- PROBLEM -
State how many lines of the listing below contain the string "What", counting a match only when its capitalization is identical. Give only the number.
--
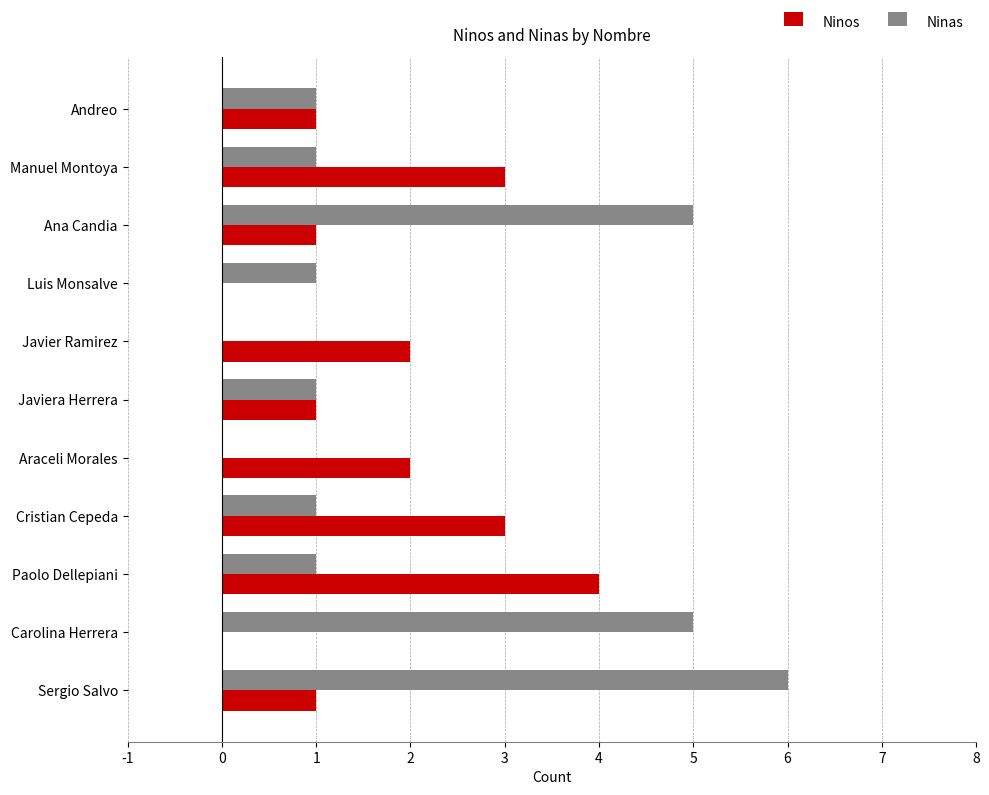

What is the sum of the Ninos values at Ana Candia and Cristian Cepeda?

4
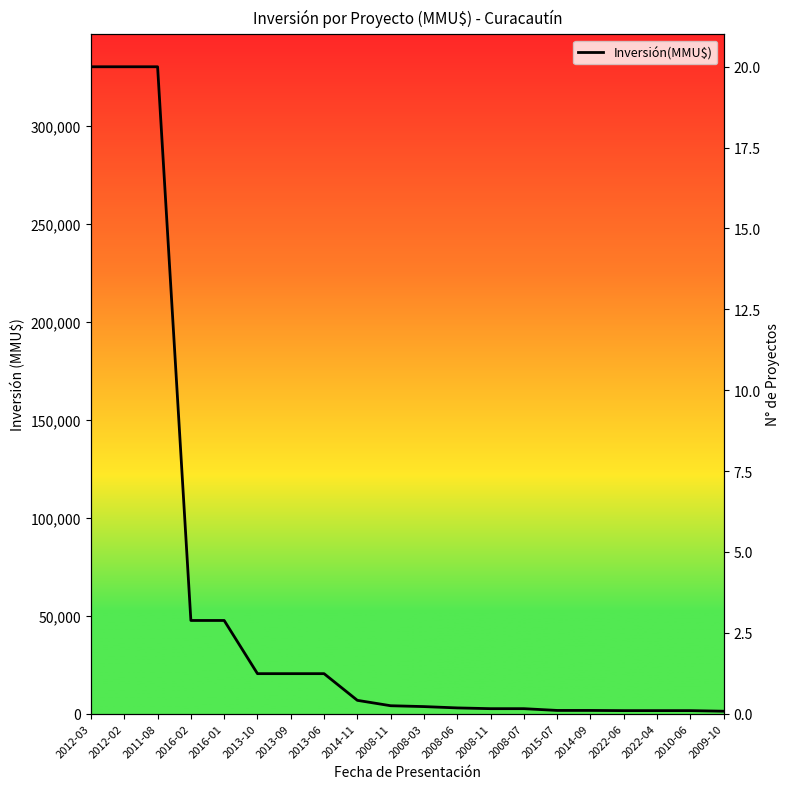

Is it true that Inversión(MMU$) equals 1017 at 2022-04?

False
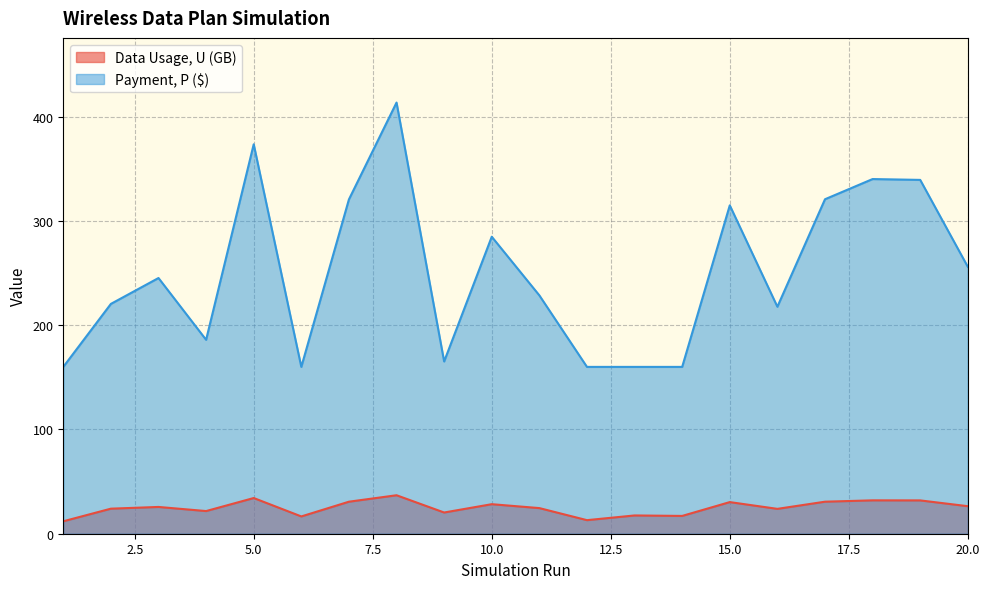

What is the total value across all series at 10.0?

313.2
--
- SOLUTION BELOW -
2